Picasso painted a series of 15 variations on Delacroix’s Les femmes d’Alger between December 1954 and February 1955, designated as versions A through O. Throughout his series, Picasso references the Spanish master’s two versions of the shared subject, intermingling their elements.

The artist had been fascinated by Delacroix all his adult life, and by Les femmes d’Alger in particular. In addition to being an homage to Delacroix, Picasso conceived the series as an elegy to his friend and great artistic rival, Henri Matisse. Matisse had died in November 1954, five weeks before Picasso began the series.
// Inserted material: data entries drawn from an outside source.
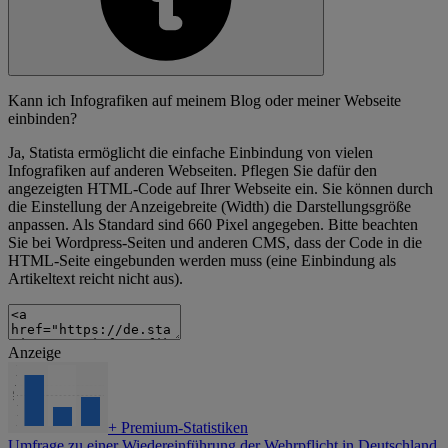
Kann ich Infografiken auf meinem Blog oder meiner Webseite
einbinden?
Ja, Statista ermöglicht die einfache Einbindung von vielen
Infografiken auf anderen Webseiten. Pflegen Sie dafür den
angezeigten HTML-Code auf Ihrer Webseite ein. Sie können durch
die Einstellung der Anzeigebreite (Width) die Darstellungsgröße
anpassen. Als Standard sind 660 Pixel angegeben. Bitte beachten
Sie bei Wordpress-Seiten und anderen CMS, dass der Code in die
HTML-Seite eingebunden werden muss (eine Einbindung als
Artikeltext reicht nicht aus).
Anzeige
+
Premium-Statistiken
Umfrage zu einer Wiedereinführung der Wehrpflicht in Deutschland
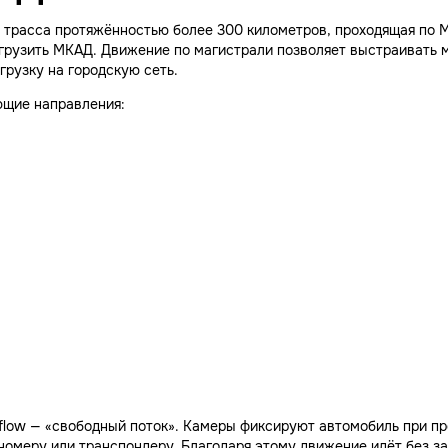
 трасса протяжённостью более 300 километров, проходящая по М
грузить МКАД. Движение по магистрали позволяет выстраивать 
грузку на городскую сеть.
ющие направления:
 flow — «свободный поток». Камеры фиксируют автомобиль при п
 номеру или транспондеру. Благодаря этому движение идёт без за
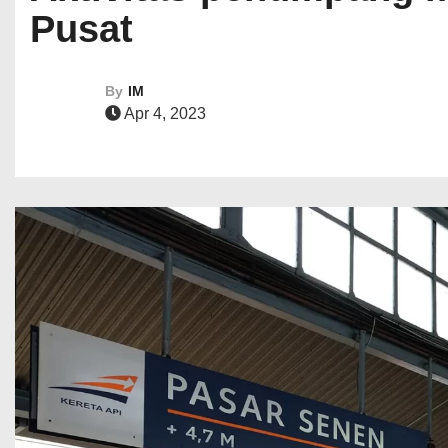
Pusat
By
IM
Apr 4, 2023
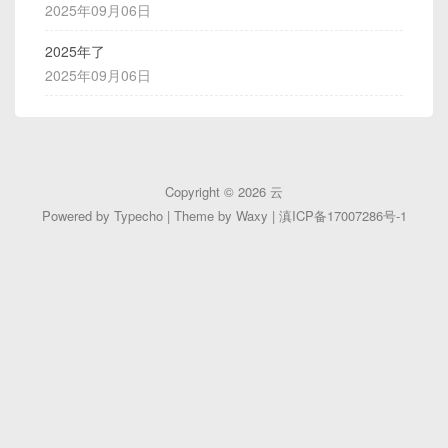
2025年09月06日
2025年了
2025年09月06日
Copyright © 2026
云
Powered by
Typecho
| Theme by
Waxy
|
滇ICP备17007286号-1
Matisse viewed Delacroix as his immediate forebear in terms of colour and Orientalist subject matter.

Over the years, Les femmes d’Alger (Version ‘O’) has been featured prominently in major Picasso retrospectives all over the world, including at The Museum of Modern Art, New York in 1957 and 1980, The National Gallery in London in 1960, the Grand Palais, Paris in 1966-1967, The Metropolitan Museum of Art, New York in 1968, and more recently at the survey Picasso et les Maîtres at the Louvre in 2008-2009, as well as at Picasso: Challenging the Past, at London’s National Gallery in 2009, and Picasso & Modern British Art at the Tate Britain in 2012.

‘With its packed composition, play on cubism and perspective, its violent colours, and its brilliant synthesis of Picasso’s lifelong obsessions, it is a milestone in Picasso’s oeuvre and one of his most famous masterpieces, together with Les demoiselles d’Avignon, 1907, and Guernica, 1937,’ says Camu. ‘One can arguably say that this is the single most important painting by Picasso to remain in private hands.’

Previously sold at Christie’s in 1997, as part of the record-breaking sale of the Collection of Victor and Sally Ganz, this iconic work promises to cause a sensation on the global art market this spring. Christie’s holds the world auction record for a work by Pablo Picasso with Nude, Green Leaves and Bust, 1932, sold for $106.5 million in New York in May 2010. Les femmes d’Alger (Version “O”) has been estimated to realise in the region of US$140 million.